**Problem details**
In the records below, find every line with the word "elbow" and copy it.

**Stored data**
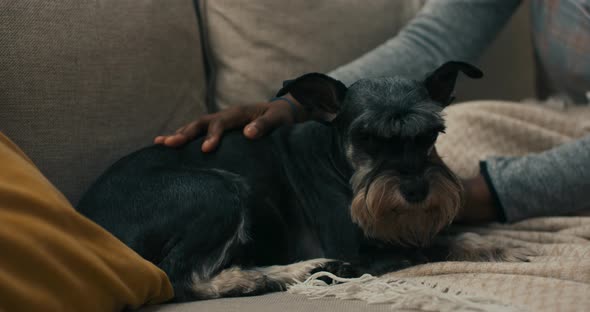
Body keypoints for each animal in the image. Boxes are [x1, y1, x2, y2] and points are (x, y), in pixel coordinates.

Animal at [77, 61, 528, 302]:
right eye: (366, 137)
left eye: (431, 134)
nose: (416, 190)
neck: (337, 163)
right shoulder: (365, 250)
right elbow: (437, 244)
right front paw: (503, 248)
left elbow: (454, 235)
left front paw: (498, 244)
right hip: (218, 191)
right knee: (181, 278)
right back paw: (279, 274)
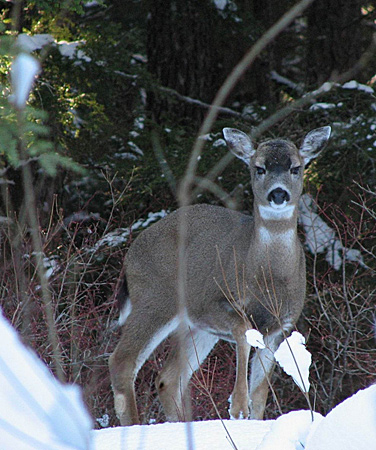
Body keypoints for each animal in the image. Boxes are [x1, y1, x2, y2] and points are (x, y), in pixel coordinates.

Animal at [108, 125, 328, 426]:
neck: (267, 280)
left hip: (194, 327)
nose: (278, 194)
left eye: (296, 167)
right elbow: (242, 330)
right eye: (259, 168)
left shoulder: (280, 326)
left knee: (168, 379)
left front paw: (252, 418)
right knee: (123, 361)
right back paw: (133, 426)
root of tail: (130, 255)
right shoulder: (211, 302)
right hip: (156, 298)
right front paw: (237, 408)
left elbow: (261, 392)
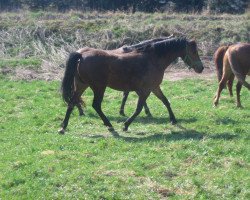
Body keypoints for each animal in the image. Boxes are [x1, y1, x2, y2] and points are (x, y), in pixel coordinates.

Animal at [59, 38, 204, 134]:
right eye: (194, 52)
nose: (201, 68)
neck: (153, 59)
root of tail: (81, 55)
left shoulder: (154, 87)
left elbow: (165, 101)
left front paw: (173, 120)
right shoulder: (145, 90)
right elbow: (139, 108)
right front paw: (126, 125)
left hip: (82, 85)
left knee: (72, 102)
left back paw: (63, 127)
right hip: (98, 87)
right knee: (96, 105)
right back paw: (109, 125)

**Exercise result**
right elbow: (437, 244)
left elbow: (454, 235)
right elbow: (242, 330)
left elbow: (261, 392)
left elbow: (165, 101)
right elbow: (139, 108)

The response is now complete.